→ QUOTED PASSAGE:
==*==

And then when I started thinking about creating something on my own, I just started feeling this real pull towards, “Ooh, this would let me do that.” And I never really had any fear at all. And I think it’s because my mom, she started her own business when I was in seventh grade. So I just grew up that whole time. She still has a business. I just had that modeled for me that it’s just a normal thing. My mom’s a woman who owns her own business, no big deal. And when I married my husband, for the first several years of our marriage, he owned his own business. And you know what? My dad, when I was really young, he owned a business and myself and my two brothers, we’d go out behind the business and we’d play with the stuff in the backyard, in the back of the business. I can remember playing with the stuff back there together. And so I just was surrounded by it. It just seemed like such a normal thing. But when I announced it at Schwab to my colleagues, that was the first time that I realized, “Ooh, maybe this isn’t something that everybody does.”
Michael: When everyone else is like, “You’re doing what and why?”
Michele: “Are you insane?” But yeah, it was a very exciting time.
Michael: How did you explain or rationalize it to them? Because I think if you did the same thing now, I’m pretty sure they would still tell you that you were insane and ask, “What are you doing?”
Michele: I think sometimes it’s just a different perspective. But it’s good to have all different types of people in the world. One frustration I have had as a business owner working with other people who are also business owners, who came to me as they saw my RIA grow and grow with more and more clients, and who would ask, “How do you get so many clients? I don’t understand. And can you help me with that?” I’d say, “Sure, of course.” – because I live from an abundance standpoint; there are far more potential clients out in the universe, in the world, than there are advisors, so yes, I’ll help you get clients – my frustration came from realizing, “Oh, wait a minute,” and it took me a long time to realize this, “Not everyone is meant to be an entrepreneur. They like the idea, but the work that’s required is not what they’re wanting to do. I see.” So I don’t think you can explain things to everyone. And if they think that it’s insane and it’s nuts, I’m perfectly fine with that.
Michael: It does strike me, though, that you were talking about the list you were making in your head of like, “If I was ever on my own, I would probably do it this way instead.” That one of the things I’ve long observed of advisors who decide to make that leap to independence, the ones who take the path like you and not like your co-workers who said you were nuts, part of the distinction that I find driving that shift to independence far more often than just the economics – which frankly look pretty horrible when you walk away from your own salary or opportunity to start over from zero; I find for very few advisors it’s the idea of, “I want to build this business entity I can sell someday,” sort of the other end of the economics – overwhelmingly, what it basically just comes down to, is that some people after spending a certain amount of time in the business and getting a certain amount of experience of doing things, however they do it at their firm, they get to this crossover point and say, “You know what? I think I’m pretty clear now that there’s just a certain group of people I want to serve and a certain way that I want to serve them, and I’m just going to go do that now.” And that it’s much more driven by just the desire to serve who you want to serve the way you want to serve them. The economics then tend to follow, as opposed to making shifts for the purpose of the economics alone.

==*==

→ DATASET ENTRIES:
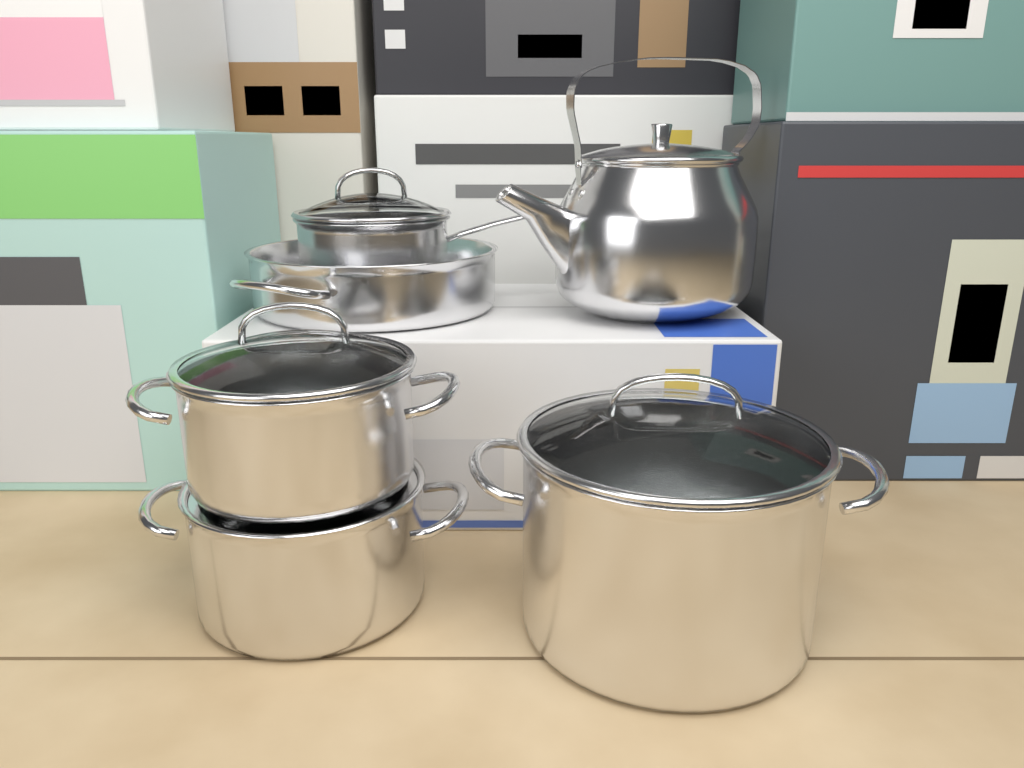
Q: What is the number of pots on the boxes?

==*==

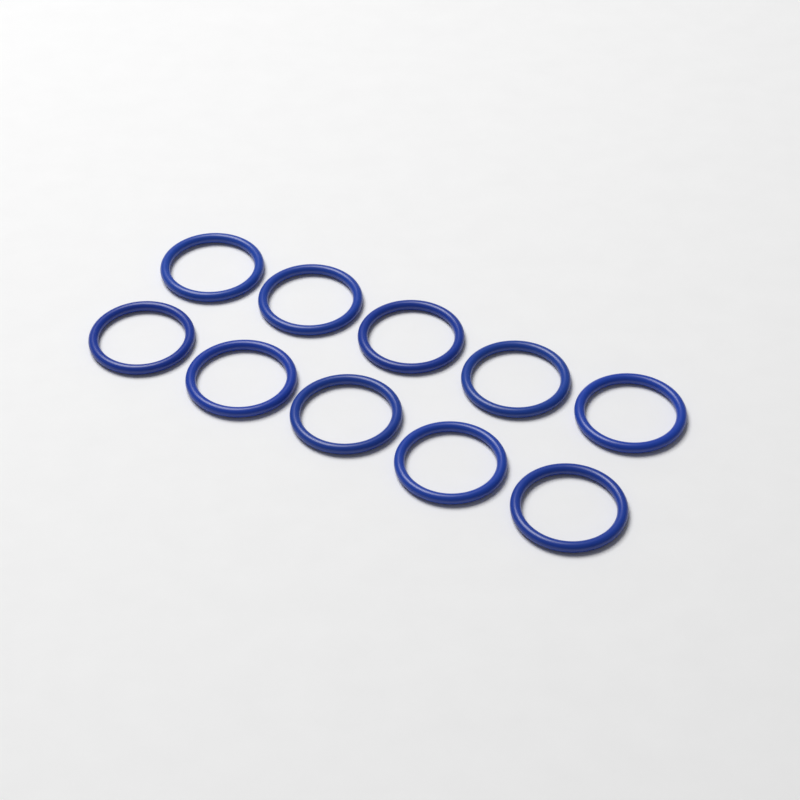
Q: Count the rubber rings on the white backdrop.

==*==

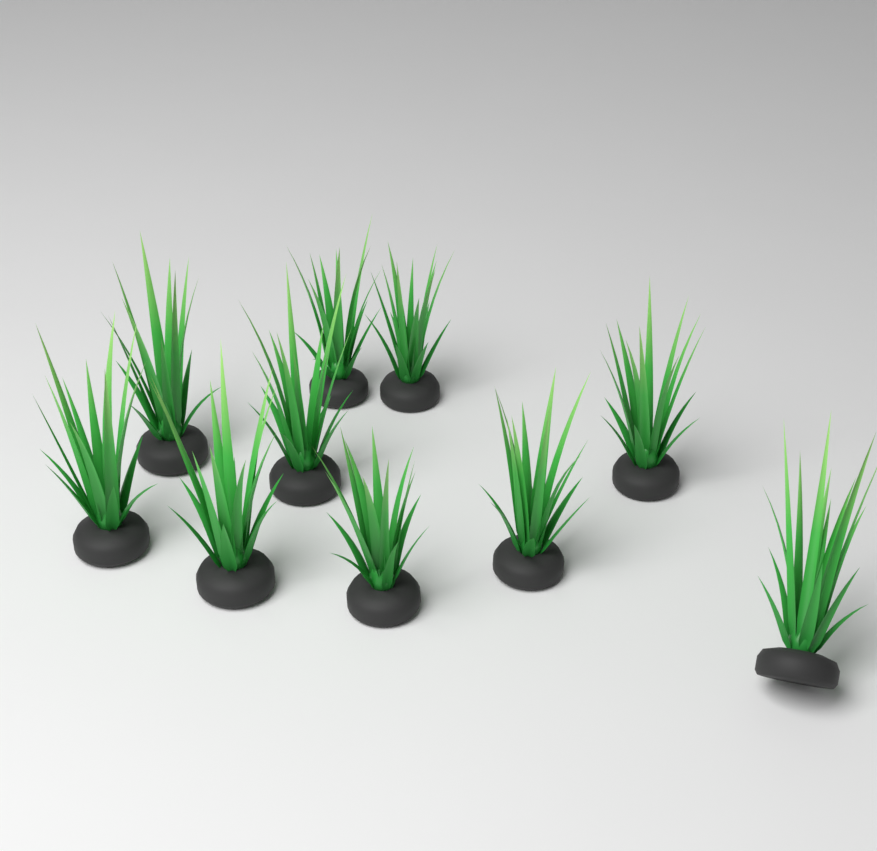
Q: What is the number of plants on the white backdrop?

==*==

→ WHAT IS REQUIRED: Carry on the interview about leaving Schwab to start an independent advisory firm, beginning right after its final line.

→ RESULT OF THIS TASK:
Michele: I would predict that the people who shift to serve a certain type of client a certain way would be far more successful than the people who shift because they want to chase the economics, because you have to really muscle through a period of no economics to get to the good economics.
Michael: So talk to us, though, about that. You didn’t just shift the business and say, “Hey, I’m going to hang my shingle and start over, and there are certain things about how we do business that I want to do differently when I do my own thing.” You completely leaped into a new business model as well. It’s not like you went to make an independent firm to do the assets under management model that you basically were already doing at Private Client, you would just get to use your own tools and technology and do it your way. You went from a Private Client model to Sheryl Garrett’s hourly model. So were you hourly only? Did you actually do a blend of hourly and some of this AUM model you already knew from the Private Client world? What did it look like and what was going through your head on just the business model, on how to structure it?
How Michele Structured Her Business Model [01:13:15]
Michele: So in 2008 I joined Garrett Planning Network, the hourly model network. What really appealed to me was the fairness of it. One of the things I didn’t care for at Schwab is it had moved away from that original feeling of whoever walks in the door, we sit with them the whole time until they did what they needed to get done, and we would match the client’s effort. “You put some time in here to get what you need to get done, and I will match the amount of time that you have invested in getting this task done or getting your investment ideas put together, whatever you need.”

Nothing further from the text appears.